- **Task directions**: Pull out each line of the material below that contains the word "Plastikschilder".

____

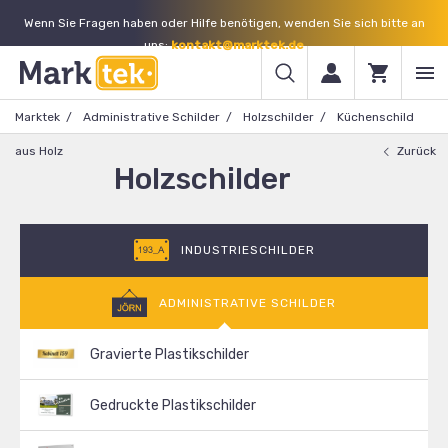
Wenn Sie Fragen haben oder Hilfe benötigen, wenden Sie sich bitte an
uns:
kontakt@marktek.de
Marktek
Administrative Schilder
Holzschilder
Küchenschild
aus Holz
Zurück
Holzschilder
INDUSTRIESCHILDER
ADMINISTRATIVE SCHILDER
Gravierte Plastikschilder
Gedruckte Plastikschilder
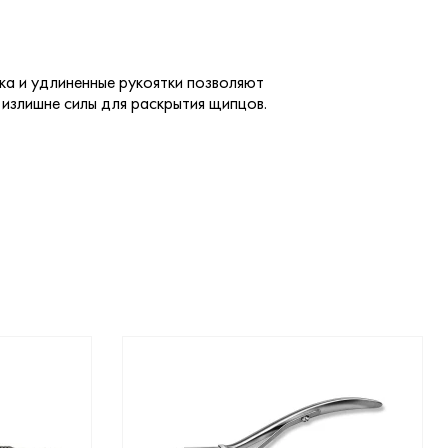
ка и удлиненные рукоятки позволяют
 излишне силы для раскрытия щипцов.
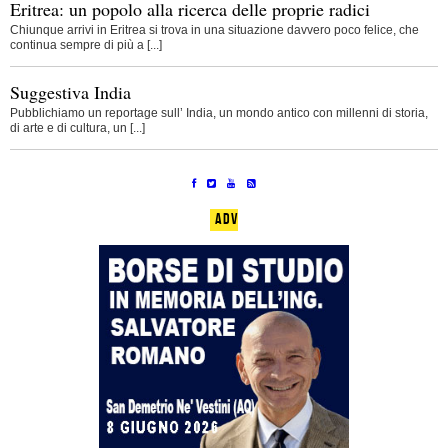
Eritrea: un popolo alla ricerca delle proprie radici
Chiunque arrivi in Eritrea si trova in una situazione davvero poco felice, che
continua sempre di più a [...]
Suggestiva India
Pubblichiamo un reportage sull’ India, un mondo antico con millenni di storia,
di arte e di cultura, un [...]
ADV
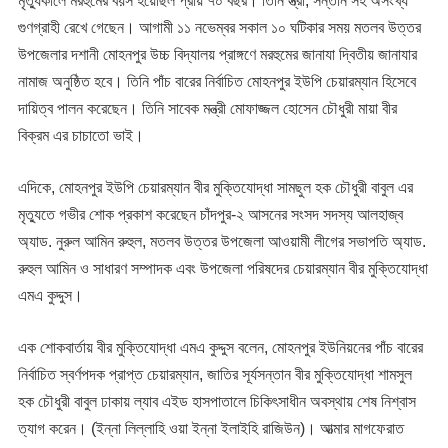
মৃত্যুকালে মরহুমের বয়স হয়েছিল প্রায় ৭০ বছর। তিনি স্ত্রী, সন্তান সহ অসংখ্য
গুণগ্রাহী রেখে গেছেন। আগামী ১১ নভেম্বর সকাল ১০ ঘটিকার সময় মতলব উত্তর
উপজেলার দশানী মোহনপুর উচ্চ বিদ্যালয় প্রাঙ্গণে মরহুমের জানাযা দ্বিতীয় জানাযার
নামাজ অনুষ্ঠিত হবে। তিনি পাঁচ বারের নির্বাচিত মোহনপুর ইউপি চেয়ারম্যান হিসেবে
দায়িত্ব পালন করেছেন। তিনি সাবেক মন্ত্রী মোফাজ্জল হোসেন চৌধুরী মায়া বীর
বিক্রম এর চাচাতো ভাই।
এদিকে, মোহনপুর ইউপি চেয়ারম্যান বীর মুক্তিযোদ্ধা সামছুল হক চৌধুরী বাবুল এর
মৃত্যুতে গভীর শোক প্রকাশ করেছেন চাঁদপুর-২ আসনের সংসদ সদস্য আলহাজ্ব
অ্যাড. নুরুল আমিন রুহুল, মতলব উত্তর উপজেলা আওয়ামী লীগের সভাপতি অ্যাড.
রুহুল আমিন ও সাধারণ সম্পাদক এবং উপজেলা পরিষদের চেয়ারম্যান বীর মুক্তিযোদ্ধা
এমএ কুদ্দুস।
এক শোকবার্তায় বীর মুক্তিযোদ্ধা এমএ কুদ্দুস বলেন, মোহনপুর ইউনিয়নের পাঁচ বারের
নির্বাচিত স্বর্ণপদক প্রাপ্ত চেয়ারম্যান, জাতির সূর্যসন্তান বীর মুক্তিযোদ্ধা শামসুল
হক চৌধুরী বাবুল ঢাকায় ল্যাব এইড হাসপাতালে চিকিৎসাধীন অবস্থায় শেষ নিশ্বাস
ত্যাগ করেন। (ইন্না লিল্লাহি ওয়া ইন্না ইলাইহি রাজিউন)। আত্মার মাগফেরাত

____

- **Reply**:
Gravierte Plastikschilder
Gedruckte Plastikschilder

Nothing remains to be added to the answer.